What to do - Each line of the material should be retyped without alteration.

** Supplied material follows **

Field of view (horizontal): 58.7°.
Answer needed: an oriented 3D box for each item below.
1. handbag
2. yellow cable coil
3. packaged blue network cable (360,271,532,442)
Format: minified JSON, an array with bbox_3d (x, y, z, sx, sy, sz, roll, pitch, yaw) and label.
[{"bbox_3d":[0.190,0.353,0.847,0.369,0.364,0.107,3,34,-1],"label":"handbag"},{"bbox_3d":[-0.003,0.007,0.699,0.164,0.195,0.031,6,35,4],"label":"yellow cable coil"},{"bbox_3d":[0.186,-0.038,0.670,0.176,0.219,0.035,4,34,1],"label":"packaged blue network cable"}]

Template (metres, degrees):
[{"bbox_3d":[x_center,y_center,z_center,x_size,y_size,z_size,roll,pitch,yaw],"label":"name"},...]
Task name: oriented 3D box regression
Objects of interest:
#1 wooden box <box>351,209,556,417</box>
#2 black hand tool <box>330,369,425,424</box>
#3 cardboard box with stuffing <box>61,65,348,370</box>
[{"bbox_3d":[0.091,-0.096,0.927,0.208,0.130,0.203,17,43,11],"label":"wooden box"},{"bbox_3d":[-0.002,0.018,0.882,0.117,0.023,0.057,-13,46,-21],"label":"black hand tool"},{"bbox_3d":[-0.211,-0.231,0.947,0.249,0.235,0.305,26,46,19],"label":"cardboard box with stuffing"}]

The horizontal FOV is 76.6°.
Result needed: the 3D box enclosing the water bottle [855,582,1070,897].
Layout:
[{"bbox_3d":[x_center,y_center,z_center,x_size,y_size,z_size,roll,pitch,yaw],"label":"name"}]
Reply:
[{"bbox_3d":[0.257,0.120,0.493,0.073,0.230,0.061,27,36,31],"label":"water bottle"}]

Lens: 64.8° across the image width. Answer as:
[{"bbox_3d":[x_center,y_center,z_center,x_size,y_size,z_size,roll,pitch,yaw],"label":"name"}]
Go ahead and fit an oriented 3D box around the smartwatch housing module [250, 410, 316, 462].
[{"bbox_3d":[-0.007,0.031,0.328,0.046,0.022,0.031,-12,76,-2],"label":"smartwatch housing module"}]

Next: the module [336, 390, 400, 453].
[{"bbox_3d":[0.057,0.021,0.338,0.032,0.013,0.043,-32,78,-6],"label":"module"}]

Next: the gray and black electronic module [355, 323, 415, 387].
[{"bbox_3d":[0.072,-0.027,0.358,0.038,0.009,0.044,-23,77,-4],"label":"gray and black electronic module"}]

** End of Supplied material **

Exercise result -
Field of view (horizontal): 58.7°.
Answer needed: an oriented 3D box for each item below.
1. handbag
2. yellow cable coil
3. packaged blue network cable (360,271,532,442)
Format: minified JSON, an array with bbox_3d (x, y, z, sx, sy, sz, roll, pitch, yaw) and label.
[{"bbox_3d":[0.190,0.353,0.847,0.369,0.364,0.107,3,34,-1],"label":"handbag"},{"bbox_3d":[-0.003,0.007,0.699,0.164,0.195,0.031,6,35,4],"label":"yellow cable coil"},{"bbox_3d":[0.186,-0.038,0.670,0.176,0.219,0.035,4,34,1],"label":"packaged blue network cable"}]

Template (metres, degrees):
[{"bbox_3d":[x_center,y_center,z_center,x_size,y_size,z_size,roll,pitch,yaw],"label":"name"},...]
Task name: oriented 3D box regression
Objects of interest:
#1 wooden box <box>351,209,556,417</box>
#2 black hand tool <box>330,369,425,424</box>
#3 cardboard box with stuffing <box>61,65,348,370</box>
[{"bbox_3d":[0.091,-0.096,0.927,0.208,0.130,0.203,17,43,11],"label":"wooden box"},{"bbox_3d":[-0.002,0.018,0.882,0.117,0.023,0.057,-13,46,-21],"label":"black hand tool"},{"bbox_3d":[-0.211,-0.231,0.947,0.249,0.235,0.305,26,46,19],"label":"cardboard box with stuffing"}]

The horizontal FOV is 76.6°.
Result needed: the 3D box enclosing the water bottle [855,582,1070,897].
Layout:
[{"bbox_3d":[x_center,y_center,z_center,x_size,y_size,z_size,roll,pitch,yaw],"label":"name"}]
Reply:
[{"bbox_3d":[0.257,0.120,0.493,0.073,0.230,0.061,27,36,31],"label":"water bottle"}]

Lens: 64.8° across the image width. Answer as:
[{"bbox_3d":[x_center,y_center,z_center,x_size,y_size,z_size,roll,pitch,yaw],"label":"name"}]
Go ahead and fit an oriented 3D box around the smartwatch housing module [250, 410, 316, 462].
[{"bbox_3d":[-0.007,0.031,0.328,0.046,0.022,0.031,-12,76,-2],"label":"smartwatch housing module"}]

Next: the module [336, 390, 400, 453].
[{"bbox_3d":[0.057,0.021,0.338,0.032,0.013,0.043,-32,78,-6],"label":"module"}]

Next: the gray and black electronic module [355, 323, 415, 387].
[{"bbox_3d":[0.072,-0.027,0.358,0.038,0.009,0.044,-23,77,-4],"label":"gray and black electronic module"}]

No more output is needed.